【Haskell】nlコマンドを作成した際の備忘録
今回はLinuxコマンドのnlをHaskellで作成した備忘録です。
よろしければお手元のLinux環境でnlコマンドを打った後に見ていただければと思います。
この記事の概要
私が書いたソースコードとAIに書いてもらったコードを比較して、今後に生かせそうな点をまとめたいと思います。
下記にソースコードへのリンクを添付しておきます。
入出力について
私はHaskellの入出力をあまり分かっておらず、以下のように書きました
main :: IO ()
main = do
putStrLn "ファイルを指定してください"
path <- getLine
withFile path ReadMode $ \handle -> do
contents <- hGetContents handle
let lineList = nlCommand $ lines contents
mapM_ TIO.putStrLn lineList
実際はnl {file path}と書くわけですから、コマンドラインから引数を受け取らなければなりません。それにプラスして今回はData.Textを使っているので、withFileではなくData.Text.IO.readFileを使って直にTextで読み込んだ方が良いです。
これらを修正すると
main :: IO ()
main = do
args <- getArgs
contents <- case args of
[path] -> TIO.readFile path
_ -> TIO.getContents
TIO.putStr $ nl contents
このようになり、かなり簡略化されたのがわかります、これからもData.Textにはお世話になるでしょうから、ここで覚えときたいですね。
無限リストとの合成について
私はzipを用いて無限リストとテキストファイルの各行を合成しようと思ったので、以下のようなコードを書きました。

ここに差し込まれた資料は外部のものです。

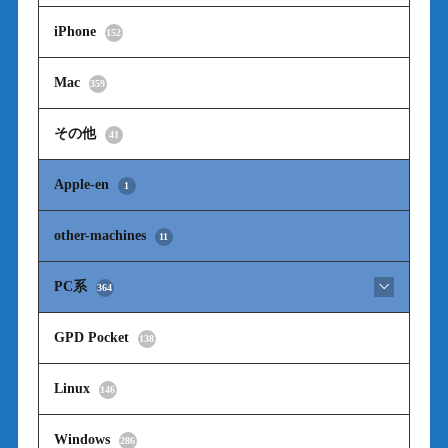
iPhone
152
Mac
359
その他
41
Apple-en
1
other-machines
11
PC系
364
GPD Pocket
138
Linux
146
Windows
286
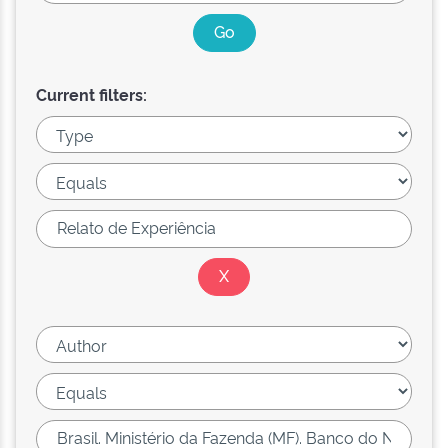
Current filters:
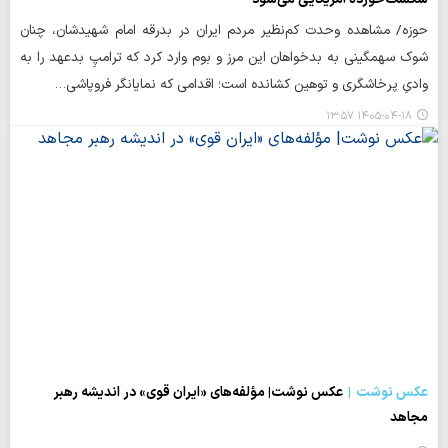
حوزه/ مشاهده وحدت کم‌نظیر مردم ایران در بدرقه امام شهیدشان، چنان
شوک سهمگینی به بدخواهان این مرز و بوم وارد کرد که ترامپِ بدعهد را به
وادیِ پرخاشگری و توهین کشانده است؛ اقدامی که نمایانگر فروپاشی…
۱۴۰۵-۰۴-۱۸ ۱۳:۵۷
عکس نوشت
عکس نوشت| مؤلفه‌های «ایران قوی» در اندیشه رهبر
مجاهد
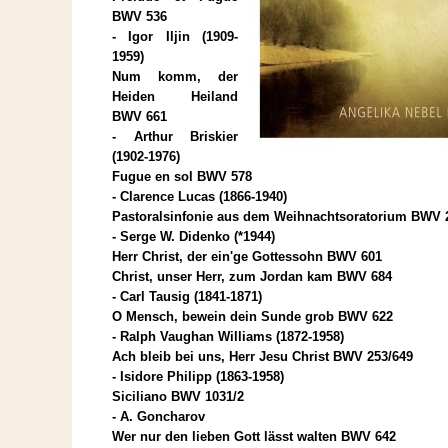
BWV 536
- Igor Iljin (1909-
1959)
Num komm, der
Heiden Heiland
BWV 661
- Arthur Briskier
(1902-1976)
Fugue en sol BWV 578
- Clarence Lucas (1866-1940)
Pastoralsinfonie aus dem Weihnachtsoratorium BWV 
- Serge W. Didenko (*1944)
Herr Christ, der ein'ge Gottessohn BWV 601
Christ, unser Herr, zum Jordan kam BWV 684
- Carl Tausig (1841-1871)
O Mensch, bewein dein Sunde grob BWV 622
- Ralph Vaughan Williams (1872-1958)
Ach bleib bei uns, Herr Jesu Christ BWV 253/649
- Isidore Philipp (1863-1958)
Siciliano BWV 1031/2
- A. Goncharov
Wer nur den lieben Gott lässt walten BWV 642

addLineNum :: [T.Text] -> [(Int, T.Text)]
addLineNum = zip [1 ..] . filter (not . T.null)
これだとfilterが空白行を削除してしまうのでnlと挙動が違います、また返り値がタプルになってしまうので、出力時に不便です。そこでzipWithという関数が存在するらしく、それは一つの関数と二つのリストを受け取って、受け取った関数を二つのリストに適用する関数です。
これを扱うことで返り値がタプルになることなく、不便なく運用できるということです。
下記がAIが書いてくれたお手本です。
nl :: T.Text -> T.Text
nl = T.unlines . zipWith formatLine [1 ..] . T.lines
formatLine :: Int -> T.Text -> T.Text
formatLine n line
| T.null line = T.empty
| otherwise = T.justifyRight 6 ' ' (tshow n) <> "\t" <> line
- T.linesは
linesと一緒で\nで区切ってリストにしてくれます。 - T.justifyRightは数値分右にずらします。
私はタプルをTextにするのに苦労したのですが、zipWithを知っていればもっと簡単でしたね…
tshowについて
tshow :: Int -> T.Text
tshow = T.pack . show
AIによると特定の型をTextに変換する際によく使われるらしいです。
感想
初めてプログラミングやった時みたいでした、chromeと睨めっこして書いてました。
私はずっとAIがあったので、昔の開発を知らないのですが、睨めっこして書いていたら、職場の先輩が知らないライブラリ使って、簡潔に書いてきたみたいな、そんな感じがします。
今はライブラリはAIが使ったのを確認して、挙動を確認すればいいですから、開発前にリファレンスを漁る作業があったと考えるとぎょっとします、その時代のエンジニアにはなれそうにないです…
しばらくは「あー行き詰まった」って時に局所的にAIを使う方針で、Linux commandを書いていこうかなと思います。